Computational Reproducibility in Modelling and Simulation Studies
A Case Study on Data Assimilation Algorithms for Agent-based Modelling and Simulation
G.M. Low Chew Tung (TU Delft - Technology, Policy and Management)
Yilin Huang – Mentor (TU Delft - System Engineering)
A. Verbraeck – Graduation committee member (TU Delft - Policy Analysis)
More Info
expand_more
Other than for strictly personal use, it is not permitted to download, forward or distribute the text or part of it, without the consent of the author(s) and/or copyright holder(s), unless the work is under an open content license such as Creative Commons.
Abstract
In recent times, the ‘reproducibility crisis’ has become a cause for concern in the scientific community. Many disciplines from psychology and neuroscience to machine learning and ecology have been promoting initiatives towards ensuring the replicability and reproducibility of the findings reported in research publications. However, ensuring reproducibility and replicability of research faces many challenges such as differing definitions of the terms across disciplines, lack of incentives towards reproducing/replicating already published work and no standard methods for assessing a successful reproduction or replication. Reproducible research is fundamental to the scientific process, helps to ensure the credibility of scientific research and facilitates the dissemination and advancement of scientific knowledge. This crisis is especially relevant in the field of Modelling and Simulation and other computational sciences which rely on computer simulations to support findings yet there is a dearth of adequately detailed documentation to facilitate successful reproductions.

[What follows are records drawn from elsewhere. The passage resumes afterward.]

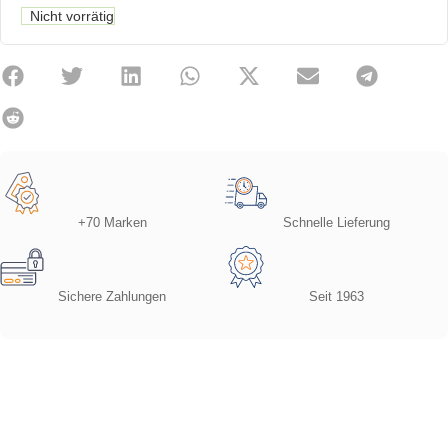
Nicht vorrätig
+70 Marken
Schnelle Lieferung
Sichere Zahlungen
Seit 1963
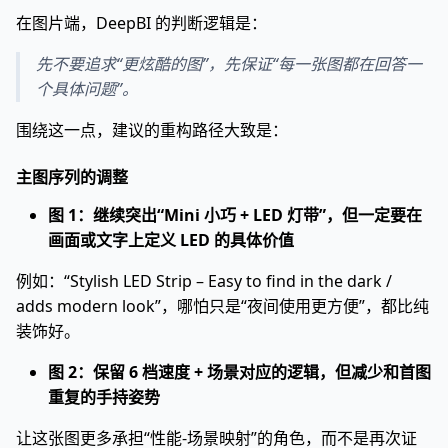
在图片端，DeepBI 的判断逻辑是：
先不要追求“更炫酷的图”，先保证“每一张图都在回答一
个具体问题”。
围绕这一点，建议的重构路径大致是：
主图序列的调整
图 1：继续突出“Mini 小巧 + LED 灯带”，但一定要在
画面或文字上定义 LED 的具体价值
例如：“Stylish LED Strip – Easy to find in the dark /
adds modern look”，哪怕只是“夜间使用更方便”，都比纯
装饰好。
图 2：保留 6 档速度 + 场景对应的逻辑，但减少和首图
重复的手持姿势
让这张图更多承担“性能-场景映射”的角色，而不是再次证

This project focussed on investigating the computational reproducibility of a research publication in the field of data assimilation for agent-based simulations. Agent-Based Modelling and Simulation (ABMS) is a computational method frequently employed to study complex socio-technical systems. Data assimilation techniques for ABMS is an emerging research area that seeks to incorporate real-time data into the model to improve its predictive capabilities. However, due to its novelty, reproducibility studies of these experiments are lacking. As this is a young research field, with various new methodologies being published, it is important to support verification and validation processes to advance scientific developments in the field such that the methods can be suitably adopted by applied researchers for future studies.

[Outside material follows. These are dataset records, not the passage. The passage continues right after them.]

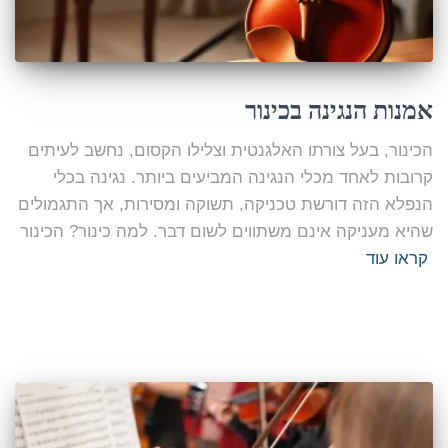
אמנות הנגינה בכינור
הכינור, בעל צורתו האלגנטית וצלילו הקסום, נחשב לעיתים
קרובות לאחד מכלי הנגינה המביעים ביותר. נגינה בכלי
הנפלא הזה דורשת טכניקה, תשוקה ומסירות, אך התגמולים
שהיא מעניקה אינם משתווים לשום דבר. למה כינור? הכינור
קראו עוד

The main challenges of the reproduction process were identified as code quality and missing dependencies; ambiguous or missing specifications regarding the methodology and inconsistencies between textual descriptions and implemented code. Evaluation of reproducibility was also considered from the perspective of statistical metrics on one hand and qualitative reproducibility frameworks on the other hand. Furthermore, the experiment also highlighted the importance of computational provenance to connect the published results to the code or software used to generate them.
A series of practical steps to guide the workflow of future reproduction studies was drafted along with guiding questions to deduce computational workflows from publications and their code repositories when workflows to produce published results are missing.

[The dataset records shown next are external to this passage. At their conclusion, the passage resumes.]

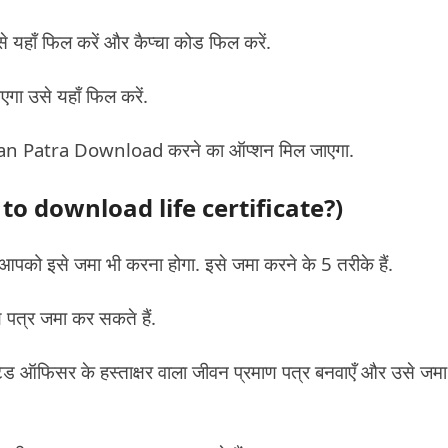
यहाँ फिल करें और कैप्चा कोड फिल करें.
गा उसे यहाँ फिल करें.
an Patra Download करने का ऑप्शन मिल जाएगा.
to download life certificate?)
आपको इसे जमा भी करना होगा. इसे जमा करने के 5 तरीके हैं.
 पत्र जमा कर सकते हैं.
ेटेड ऑफिसर के हस्ताक्षर वाला जीवन प्रमाण पत्र बनवाएँ और उसे जम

A sensitivity analysis was employed to examine the influence of filter parameters including the number of particles, the resampling window, and the jitter standard deviation on the data assimilation algorithm’s estimation accuracy to verify the implementation and reproducibility of the particle filter algorithm used in the case study. From this experiment and based on literature, key elements that should be specified in future data assimilation for ABMS studies to ensure reproducibility of the research were identified.
In summary, this thesis project addressed the research gap in data assimilation for ABMS by conducting a reproducibility study of a research publication employing the Particle Filter technique. Key results from the original publication were reproduced and the original and reproduced results were compared. A reproducibility protocol was formulated to guide researchers in future reproducibility studies and with respect to data assimilation for agent-based simulations, a list of key parameters and considerations that should be reported for studies applying the particle filter to ABMS was devised.